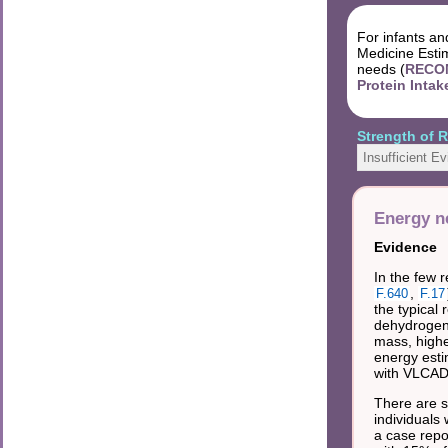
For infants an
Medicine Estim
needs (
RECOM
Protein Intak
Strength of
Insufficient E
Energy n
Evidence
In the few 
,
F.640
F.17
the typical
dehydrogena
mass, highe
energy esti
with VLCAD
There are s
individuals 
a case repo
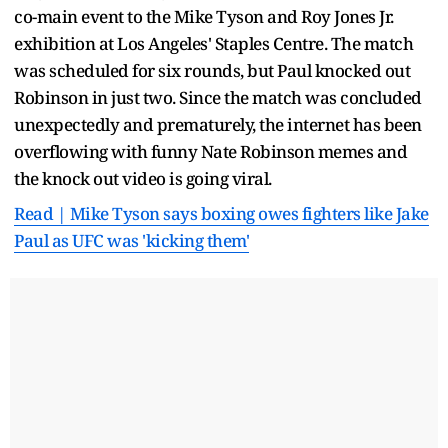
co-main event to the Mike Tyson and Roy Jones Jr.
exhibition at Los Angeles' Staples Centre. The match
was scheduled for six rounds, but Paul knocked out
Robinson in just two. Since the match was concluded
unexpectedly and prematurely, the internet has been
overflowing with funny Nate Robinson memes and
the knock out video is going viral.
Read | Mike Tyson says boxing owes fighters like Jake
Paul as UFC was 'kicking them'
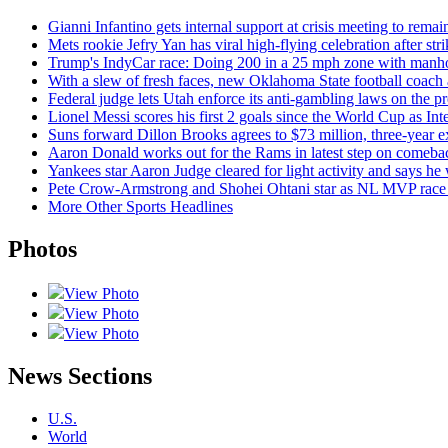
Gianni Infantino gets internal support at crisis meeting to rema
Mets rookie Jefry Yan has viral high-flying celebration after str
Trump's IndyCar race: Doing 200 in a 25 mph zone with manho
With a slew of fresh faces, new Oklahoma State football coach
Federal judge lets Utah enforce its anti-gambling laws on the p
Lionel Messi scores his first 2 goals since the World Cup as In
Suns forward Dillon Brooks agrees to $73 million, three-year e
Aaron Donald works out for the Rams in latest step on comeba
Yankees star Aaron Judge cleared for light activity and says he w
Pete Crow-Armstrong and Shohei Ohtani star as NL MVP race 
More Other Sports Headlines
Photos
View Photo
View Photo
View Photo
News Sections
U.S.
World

-.-.-

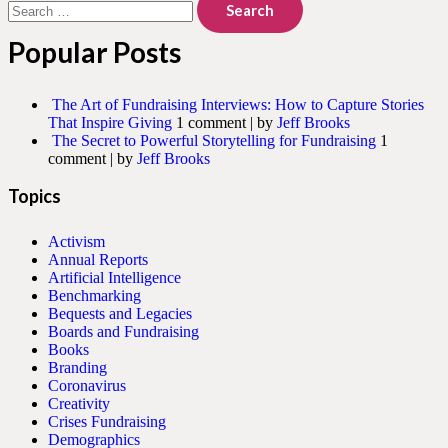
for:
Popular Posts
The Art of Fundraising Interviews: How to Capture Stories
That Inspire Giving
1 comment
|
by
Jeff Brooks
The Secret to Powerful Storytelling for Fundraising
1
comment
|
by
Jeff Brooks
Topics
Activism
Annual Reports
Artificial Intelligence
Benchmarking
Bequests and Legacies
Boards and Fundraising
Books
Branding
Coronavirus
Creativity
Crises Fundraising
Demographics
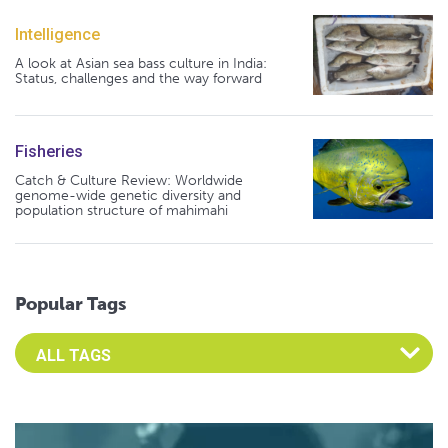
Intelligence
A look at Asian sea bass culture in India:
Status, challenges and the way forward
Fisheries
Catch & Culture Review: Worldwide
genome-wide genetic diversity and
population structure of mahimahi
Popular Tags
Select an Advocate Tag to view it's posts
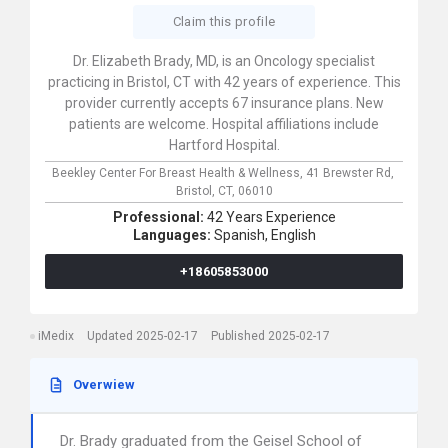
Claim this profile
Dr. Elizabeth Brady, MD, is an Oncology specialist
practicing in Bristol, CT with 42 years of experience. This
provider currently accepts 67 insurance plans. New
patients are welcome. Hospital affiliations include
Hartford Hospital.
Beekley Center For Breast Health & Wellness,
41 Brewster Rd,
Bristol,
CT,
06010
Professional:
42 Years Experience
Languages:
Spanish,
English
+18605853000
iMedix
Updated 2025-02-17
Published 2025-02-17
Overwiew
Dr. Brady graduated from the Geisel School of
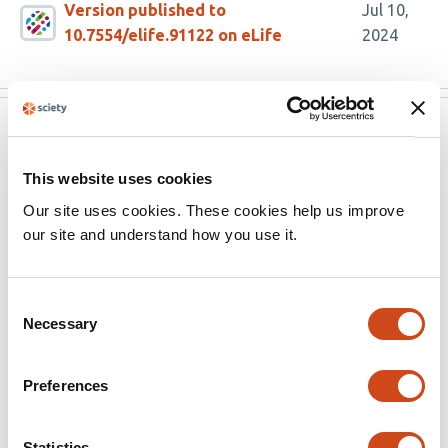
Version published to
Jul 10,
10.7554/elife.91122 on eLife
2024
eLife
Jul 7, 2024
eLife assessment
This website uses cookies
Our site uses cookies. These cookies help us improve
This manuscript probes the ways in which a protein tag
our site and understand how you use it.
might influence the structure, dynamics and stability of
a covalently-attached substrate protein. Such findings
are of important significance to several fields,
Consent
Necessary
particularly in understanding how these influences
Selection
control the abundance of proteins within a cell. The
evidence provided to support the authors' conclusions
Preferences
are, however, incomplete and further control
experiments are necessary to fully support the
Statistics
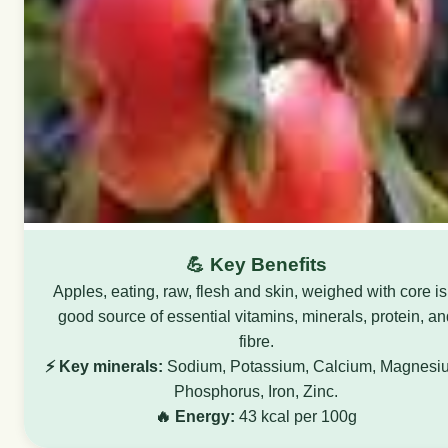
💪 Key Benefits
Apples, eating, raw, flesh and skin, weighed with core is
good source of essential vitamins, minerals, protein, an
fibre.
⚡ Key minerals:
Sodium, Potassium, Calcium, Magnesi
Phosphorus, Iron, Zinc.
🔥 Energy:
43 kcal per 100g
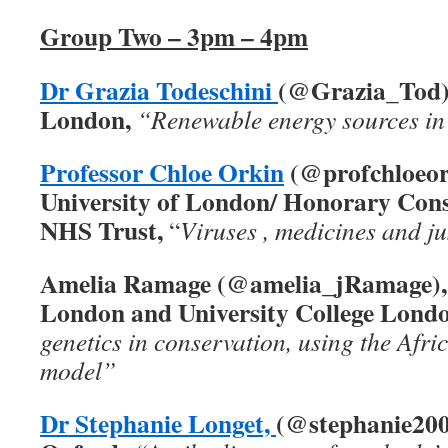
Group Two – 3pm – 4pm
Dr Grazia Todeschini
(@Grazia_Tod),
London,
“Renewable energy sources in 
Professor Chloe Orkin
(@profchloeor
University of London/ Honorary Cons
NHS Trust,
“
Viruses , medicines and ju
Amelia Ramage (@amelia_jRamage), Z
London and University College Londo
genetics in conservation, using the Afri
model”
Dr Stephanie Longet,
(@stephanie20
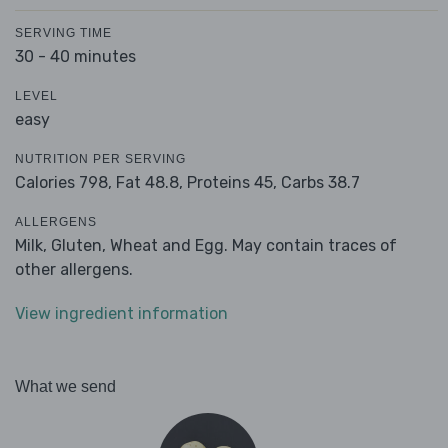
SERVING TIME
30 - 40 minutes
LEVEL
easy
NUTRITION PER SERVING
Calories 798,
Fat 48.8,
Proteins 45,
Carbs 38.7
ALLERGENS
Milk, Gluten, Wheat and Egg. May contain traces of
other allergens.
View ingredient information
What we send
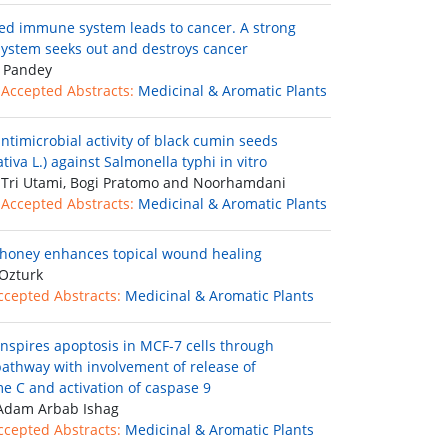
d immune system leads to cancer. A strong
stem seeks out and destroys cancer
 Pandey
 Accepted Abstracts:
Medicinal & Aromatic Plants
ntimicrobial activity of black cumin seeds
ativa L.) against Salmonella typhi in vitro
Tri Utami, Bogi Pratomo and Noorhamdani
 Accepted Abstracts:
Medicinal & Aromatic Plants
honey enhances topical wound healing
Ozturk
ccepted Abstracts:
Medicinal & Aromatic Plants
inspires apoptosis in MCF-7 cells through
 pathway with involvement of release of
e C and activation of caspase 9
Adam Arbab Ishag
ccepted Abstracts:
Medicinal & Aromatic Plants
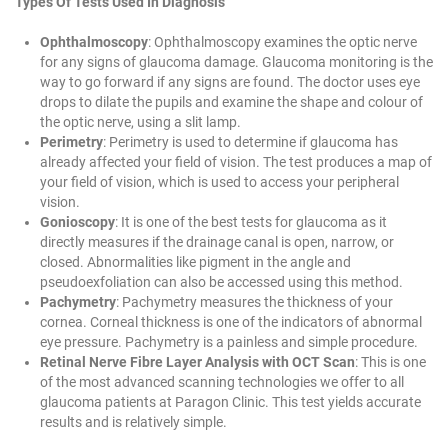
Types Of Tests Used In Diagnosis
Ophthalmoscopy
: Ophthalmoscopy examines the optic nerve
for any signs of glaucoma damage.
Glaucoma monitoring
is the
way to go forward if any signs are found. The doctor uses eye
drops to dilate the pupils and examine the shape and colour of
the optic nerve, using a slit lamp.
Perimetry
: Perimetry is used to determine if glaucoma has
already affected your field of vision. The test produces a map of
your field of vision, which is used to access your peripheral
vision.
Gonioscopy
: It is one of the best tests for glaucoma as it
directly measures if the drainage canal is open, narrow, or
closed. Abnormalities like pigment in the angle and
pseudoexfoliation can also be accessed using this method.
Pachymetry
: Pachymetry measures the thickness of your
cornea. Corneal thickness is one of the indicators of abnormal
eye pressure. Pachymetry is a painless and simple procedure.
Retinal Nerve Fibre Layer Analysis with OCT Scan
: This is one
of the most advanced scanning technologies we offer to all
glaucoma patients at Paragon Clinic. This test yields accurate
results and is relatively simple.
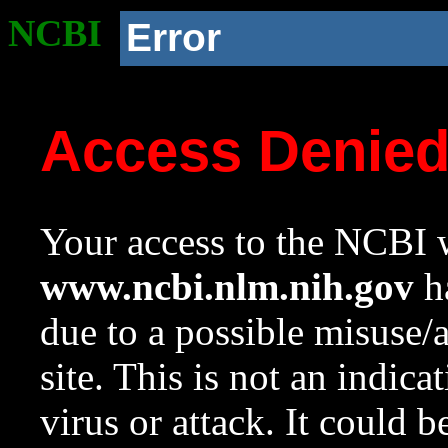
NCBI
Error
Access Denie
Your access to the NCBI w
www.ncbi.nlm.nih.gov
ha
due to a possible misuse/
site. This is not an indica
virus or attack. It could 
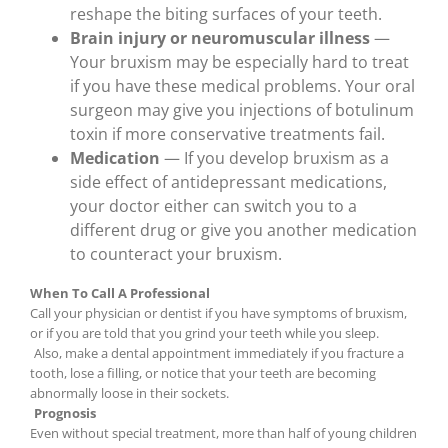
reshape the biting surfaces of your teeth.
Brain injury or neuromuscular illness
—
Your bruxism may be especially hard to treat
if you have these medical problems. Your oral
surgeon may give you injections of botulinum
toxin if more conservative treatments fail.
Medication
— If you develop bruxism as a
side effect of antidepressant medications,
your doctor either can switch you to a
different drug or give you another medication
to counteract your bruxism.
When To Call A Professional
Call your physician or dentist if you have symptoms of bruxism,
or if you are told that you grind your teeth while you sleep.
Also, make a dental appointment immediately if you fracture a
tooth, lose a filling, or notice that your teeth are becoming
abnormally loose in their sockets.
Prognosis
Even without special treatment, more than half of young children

-.-.-

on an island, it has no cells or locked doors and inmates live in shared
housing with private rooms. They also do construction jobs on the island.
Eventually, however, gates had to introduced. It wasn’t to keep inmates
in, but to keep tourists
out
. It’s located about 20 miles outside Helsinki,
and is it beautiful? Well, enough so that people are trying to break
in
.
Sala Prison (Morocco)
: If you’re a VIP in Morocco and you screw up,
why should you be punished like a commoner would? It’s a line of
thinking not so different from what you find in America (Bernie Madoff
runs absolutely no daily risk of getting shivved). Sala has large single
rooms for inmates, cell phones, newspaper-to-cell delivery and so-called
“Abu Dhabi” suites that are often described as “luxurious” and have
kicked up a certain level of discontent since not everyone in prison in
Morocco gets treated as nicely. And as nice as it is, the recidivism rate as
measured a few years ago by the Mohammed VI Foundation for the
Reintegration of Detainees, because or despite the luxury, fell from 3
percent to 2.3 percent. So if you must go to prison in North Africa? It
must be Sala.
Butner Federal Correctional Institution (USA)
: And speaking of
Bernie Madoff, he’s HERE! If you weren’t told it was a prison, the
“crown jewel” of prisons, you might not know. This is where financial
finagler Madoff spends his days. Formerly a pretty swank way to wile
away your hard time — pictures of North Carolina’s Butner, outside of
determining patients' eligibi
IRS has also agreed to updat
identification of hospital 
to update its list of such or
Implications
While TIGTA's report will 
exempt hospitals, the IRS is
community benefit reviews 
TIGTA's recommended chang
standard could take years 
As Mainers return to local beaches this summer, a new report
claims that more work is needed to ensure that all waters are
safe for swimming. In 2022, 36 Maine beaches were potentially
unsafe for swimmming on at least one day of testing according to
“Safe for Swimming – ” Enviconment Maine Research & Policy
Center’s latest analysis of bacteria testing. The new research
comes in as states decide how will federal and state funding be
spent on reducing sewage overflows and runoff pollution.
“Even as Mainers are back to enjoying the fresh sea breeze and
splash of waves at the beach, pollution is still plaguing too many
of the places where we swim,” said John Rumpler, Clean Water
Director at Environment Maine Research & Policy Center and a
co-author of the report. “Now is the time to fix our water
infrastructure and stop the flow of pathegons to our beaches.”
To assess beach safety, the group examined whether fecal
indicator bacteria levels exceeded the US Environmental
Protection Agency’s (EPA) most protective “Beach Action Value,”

-.-.-

▸ **EXERCISE DESCRIPTION**
Set down, unchanged, only those lines above that fall between the line with "indicator bacteria levels" and the line with "Protection Agency’s (EPA)", the two end lines included.

▸ **WRITTEN ANSWER**
indicator bacteria levels exceeded the US Environmental
Protection Agency’s (EPA) most protective “Beach Action Value,”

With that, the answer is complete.